Exercise:
Copy the text of every entry below word for word, and leave the pictures out.
+++ Given information
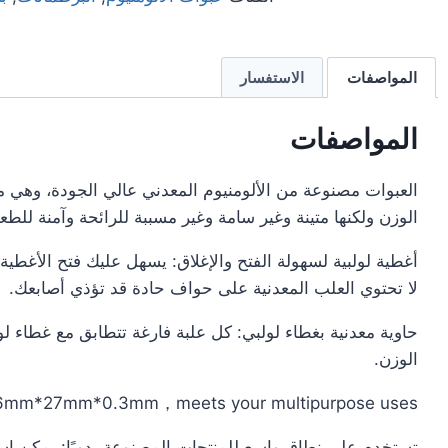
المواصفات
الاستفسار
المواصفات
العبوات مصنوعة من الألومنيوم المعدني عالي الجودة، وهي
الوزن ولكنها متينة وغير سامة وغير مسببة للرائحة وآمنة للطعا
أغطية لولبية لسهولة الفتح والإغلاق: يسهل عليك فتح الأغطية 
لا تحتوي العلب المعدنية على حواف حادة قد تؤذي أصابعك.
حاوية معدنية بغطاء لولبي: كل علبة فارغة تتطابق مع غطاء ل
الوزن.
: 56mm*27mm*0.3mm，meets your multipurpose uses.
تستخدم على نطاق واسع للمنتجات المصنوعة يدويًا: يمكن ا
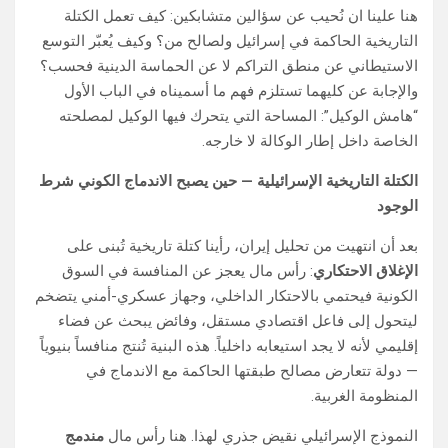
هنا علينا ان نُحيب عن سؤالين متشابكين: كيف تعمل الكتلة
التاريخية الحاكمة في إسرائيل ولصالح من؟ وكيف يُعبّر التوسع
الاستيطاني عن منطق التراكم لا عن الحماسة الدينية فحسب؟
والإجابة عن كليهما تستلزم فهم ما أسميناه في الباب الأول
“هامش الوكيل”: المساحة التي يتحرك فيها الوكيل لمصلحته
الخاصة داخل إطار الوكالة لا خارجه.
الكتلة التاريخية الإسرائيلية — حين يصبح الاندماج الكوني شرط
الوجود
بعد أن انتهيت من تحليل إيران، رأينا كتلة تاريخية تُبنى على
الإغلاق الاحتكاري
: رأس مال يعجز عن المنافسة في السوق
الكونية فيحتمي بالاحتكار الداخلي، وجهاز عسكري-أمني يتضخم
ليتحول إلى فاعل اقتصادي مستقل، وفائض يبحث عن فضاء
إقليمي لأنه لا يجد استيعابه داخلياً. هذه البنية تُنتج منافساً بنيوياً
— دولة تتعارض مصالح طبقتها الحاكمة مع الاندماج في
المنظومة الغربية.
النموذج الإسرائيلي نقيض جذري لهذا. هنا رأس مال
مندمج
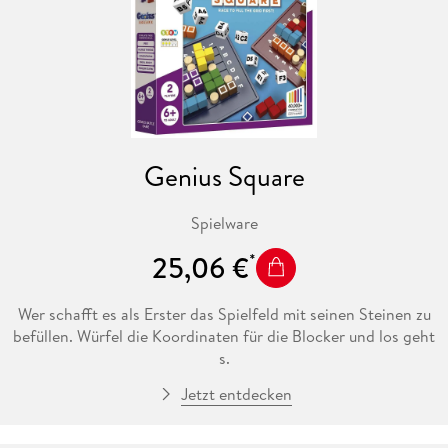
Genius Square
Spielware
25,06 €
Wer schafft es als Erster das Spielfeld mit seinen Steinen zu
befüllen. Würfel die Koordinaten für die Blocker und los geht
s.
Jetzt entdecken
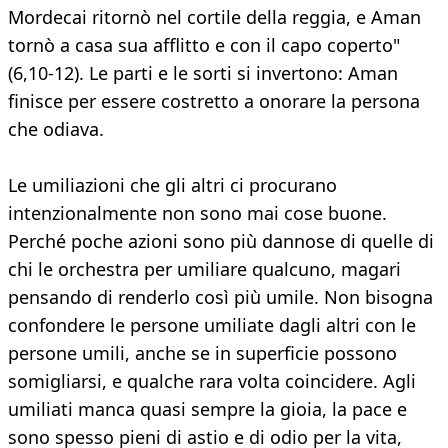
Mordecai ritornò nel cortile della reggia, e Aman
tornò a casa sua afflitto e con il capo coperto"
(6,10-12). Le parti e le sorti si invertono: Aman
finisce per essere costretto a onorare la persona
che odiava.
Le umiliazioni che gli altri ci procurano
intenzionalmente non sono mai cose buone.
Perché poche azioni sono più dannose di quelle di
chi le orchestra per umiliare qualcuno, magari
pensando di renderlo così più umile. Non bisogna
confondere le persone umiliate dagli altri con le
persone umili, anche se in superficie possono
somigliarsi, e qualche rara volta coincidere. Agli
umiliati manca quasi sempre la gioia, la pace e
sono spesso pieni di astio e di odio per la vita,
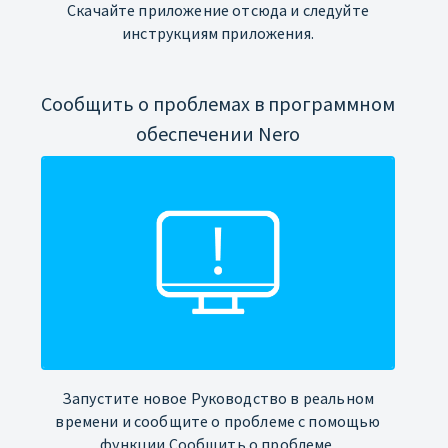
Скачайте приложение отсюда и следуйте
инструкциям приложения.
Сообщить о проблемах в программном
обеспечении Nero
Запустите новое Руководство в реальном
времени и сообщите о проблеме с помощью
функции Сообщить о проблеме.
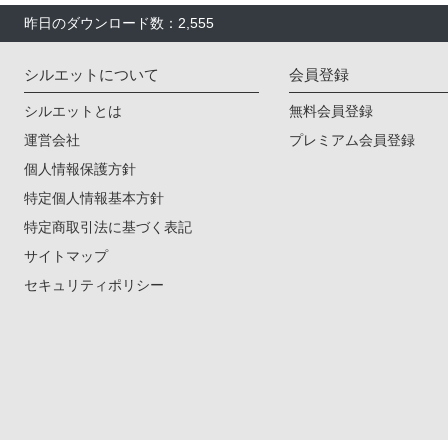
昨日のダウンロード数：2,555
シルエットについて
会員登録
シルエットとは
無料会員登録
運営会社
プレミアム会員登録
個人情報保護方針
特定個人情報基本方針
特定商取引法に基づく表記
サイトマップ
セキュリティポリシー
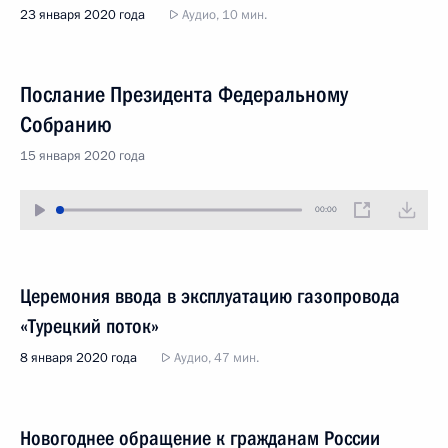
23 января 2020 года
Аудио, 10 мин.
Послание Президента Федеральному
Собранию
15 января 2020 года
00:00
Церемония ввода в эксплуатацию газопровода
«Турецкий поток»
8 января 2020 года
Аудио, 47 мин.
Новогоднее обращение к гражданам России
++++++
Finished task:
المواصفات
الاستفسار
المواصفات
العبوات مصنوعة من الألومنيوم المعدني عالي الجودة، وهي
الوزن ولكنها متينة وغير سامة وغير مسببة للرائحة وآمنة للطعا
أغطية لولبية لسهولة الفتح والإغلاق: يسهل عليك فتح الأغطية 
لا تحتوي العلب المعدنية على حواف حادة قد تؤذي أصابعك.
حاوية معدنية بغطاء لولبي: كل علبة فارغة تتطابق مع غطاء ل
الوزن.
: 56mm*27mm*0.3mm，meets your multipurpose uses.
تستخدم على نطاق واسع للمنتجات المصنوعة يدويًا: يمكن ا
هنا علينا ان نُحيب عن سؤالين متشابكين: كيف تعمل الكتلة
التاريخية الحاكمة في إسرائيل ولصالح من؟ وكيف يُعبّر التوسع
الاستيطاني عن منطق التراكم لا عن الحماسة الدينية فحسب؟
والإجابة عن كليهما تستلزم فهم ما أسميناه في الباب الأول
“هامش الوكيل”: المساحة التي يتحرك فيها الوكيل لمصلحته
الخاصة داخل إطار الوكالة لا خارجه.
الكتلة التاريخية الإسرائيلية — حين يصبح الاندماج الكوني شرط
الوجود
بعد أن انتهيت من تحليل إيران، رأينا كتلة تاريخية تُبنى على
الإغلاق الاحتكاري
: رأس مال يعجز عن المنافسة في السوق
الكونية فيحتمي بالاحتكار الداخلي، وجهاز عسكري-أمني يتضخم
ليتحول إلى فاعل اقتصادي مستقل، وفائض يبحث عن فضاء
إقليمي لأنه لا يجد استيعابه داخلياً. هذه البنية تُنتج منافساً بنيوياً
— دولة تتعارض مصالح طبقتها الحاكمة مع الاندماج في
المنظومة الغربية.
النموذج الإسرائيلي نقيض جذري لهذا. هنا رأس مال
مندمج
Genius Square
Spielware
25,06 €
Wer schafft es als Erster das Spielfeld mit seinen Steinen zu
befüllen. Würfel die Koordinaten für die Blocker und los geht
s.
Jetzt entdecken
Mordecai ritornò nel cortile della reggia, e Aman
tornò a casa sua afflitto e con il capo coperto"
(6,10-12). Le parti e le sorti si invertono: Aman
finisce per essere costretto a onorare la persona
che odiava.
Le umiliazioni che gli altri ci procurano
intenzionalmente non sono mai cose buone.
Perché poche azioni sono più dannose di quelle di
chi le orchestra per umiliare qualcuno, magari
pensando di renderlo così più umile. Non bisogna
confondere le persone umiliate dagli altri con le
persone umili, anche se in superficie possono
somigliarsi, e qualche rara volta coincidere. Agli
umiliati manca quasi sempre la gioia, la pace e
sono spesso pieni di astio e di odio per la vita,
Скачайте приложение отсюда и следуйте
инструкциям приложения.
Сообщить о проблемах в программном
обеспечении Nero
Запустите новое Руководство в реальном
времени и сообщите о проблеме с помощью
функции Сообщить о проблеме.
昨日のダウンロード数：2,555
シルエットについて
会員登録
シルエットとは
無料会員登録
運営会社
プレミアム会員登録
個人情報保護方針
特定個人情報基本方針
特定商取引法に基づく表記
サイトマップ
セキュリティポリシー
23 января 2020 года
Аудио, 10 мин.
Послание Президента Федеральному
Собранию
15 января 2020 года
00:00
Церемония ввода в эксплуатацию газопровода
«Турецкий поток»
8 января 2020 года
Аудио, 47 мин.
Новогоднее обращение к гражданам России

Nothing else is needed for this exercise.